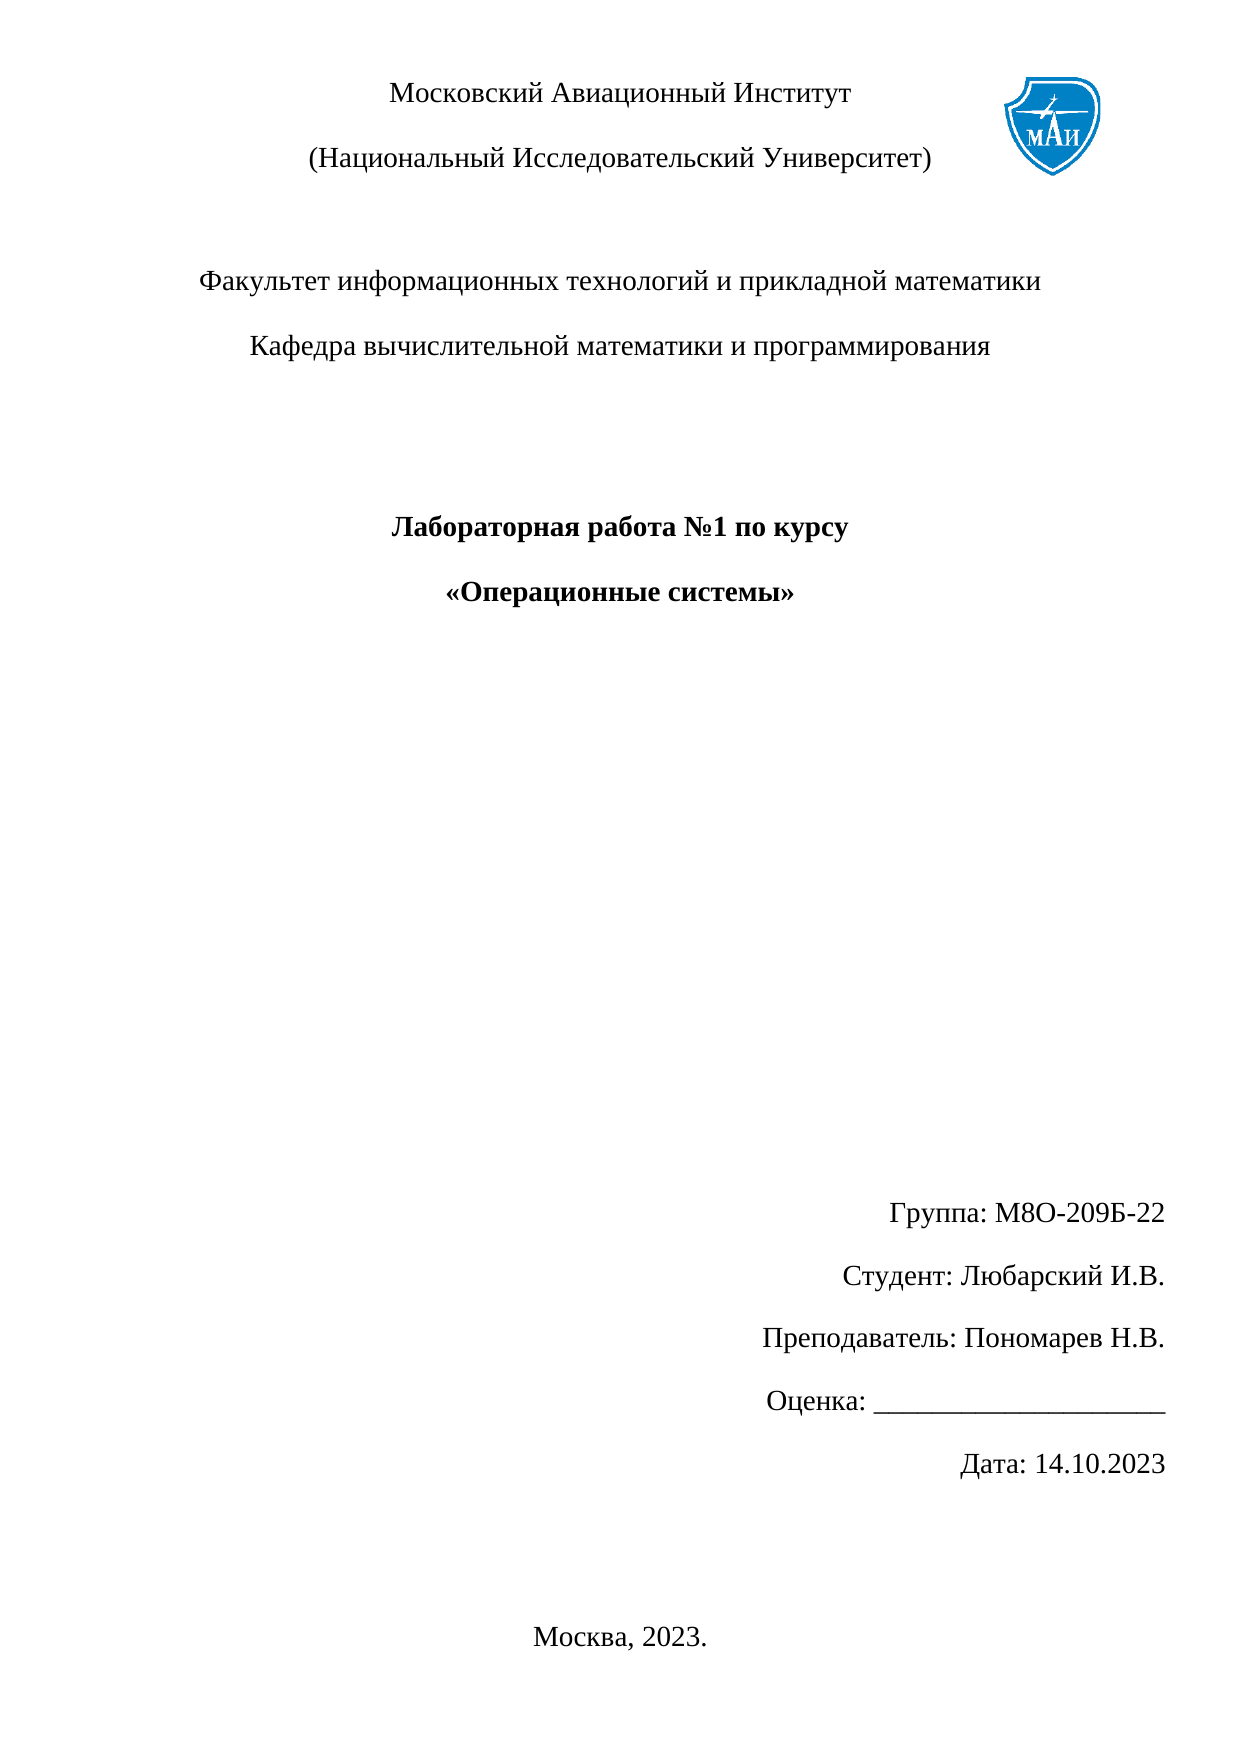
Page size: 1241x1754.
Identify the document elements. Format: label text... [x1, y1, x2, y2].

picture [1003, 77, 1101, 176]
text Группа: М8О-209Б-22 [75, 1195, 1165, 1228]
text [1101, 140, 1165, 174]
text Оценка: ____________________ [75, 1383, 1165, 1417]
text «Операционные системы» [75, 574, 1165, 608]
text Факультет информационных технологий и прикладной математики [75, 263, 1165, 297]
text Московский Авиационный Институт [75, 75, 1165, 108]
text Москва, 2023. [75, 1619, 1165, 1653]
text (Национальный Исследовательский Университет) [75, 140, 1003, 174]
text Преподаватель: Пономарев Н.В. [75, 1320, 1165, 1354]
text Дата: 14.10.2023 [75, 1446, 1165, 1479]
text Студент: Любарский И.В. [75, 1258, 1165, 1291]
text Лабораторная работа №1 по курсу [75, 509, 1165, 543]
text Кафедра вычислительной математики и программирования [75, 328, 1165, 362]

☆ ☆ ☆

Could you reproduce all the rows above word for word, leaving out the pictures?

Page size: 1241x1754.
Identify the document elements. Format: label text... [x1, y1, x2, y2].

picture [1003, 77, 1101, 176]
text Группа: М8О-209Б-22 [75, 1195, 1165, 1228]
text [1101, 140, 1165, 174]
text Оценка: ____________________ [75, 1383, 1165, 1417]
text «Операционные системы» [75, 574, 1165, 608]
text Факультет информационных технологий и прикладной математики [75, 263, 1165, 297]
text Московский Авиационный Институт [75, 75, 1165, 108]
text Москва, 2023. [75, 1619, 1165, 1653]
text (Национальный Исследовательский Университет) [75, 140, 1003, 174]
text Преподаватель: Пономарев Н.В. [75, 1320, 1165, 1354]
text Дата: 14.10.2023 [75, 1446, 1165, 1479]
text Студент: Любарский И.В. [75, 1258, 1165, 1291]
text Лабораторная работа №1 по курсу [75, 509, 1165, 543]
text Кафедра вычислительной математики и программирования [75, 328, 1165, 362]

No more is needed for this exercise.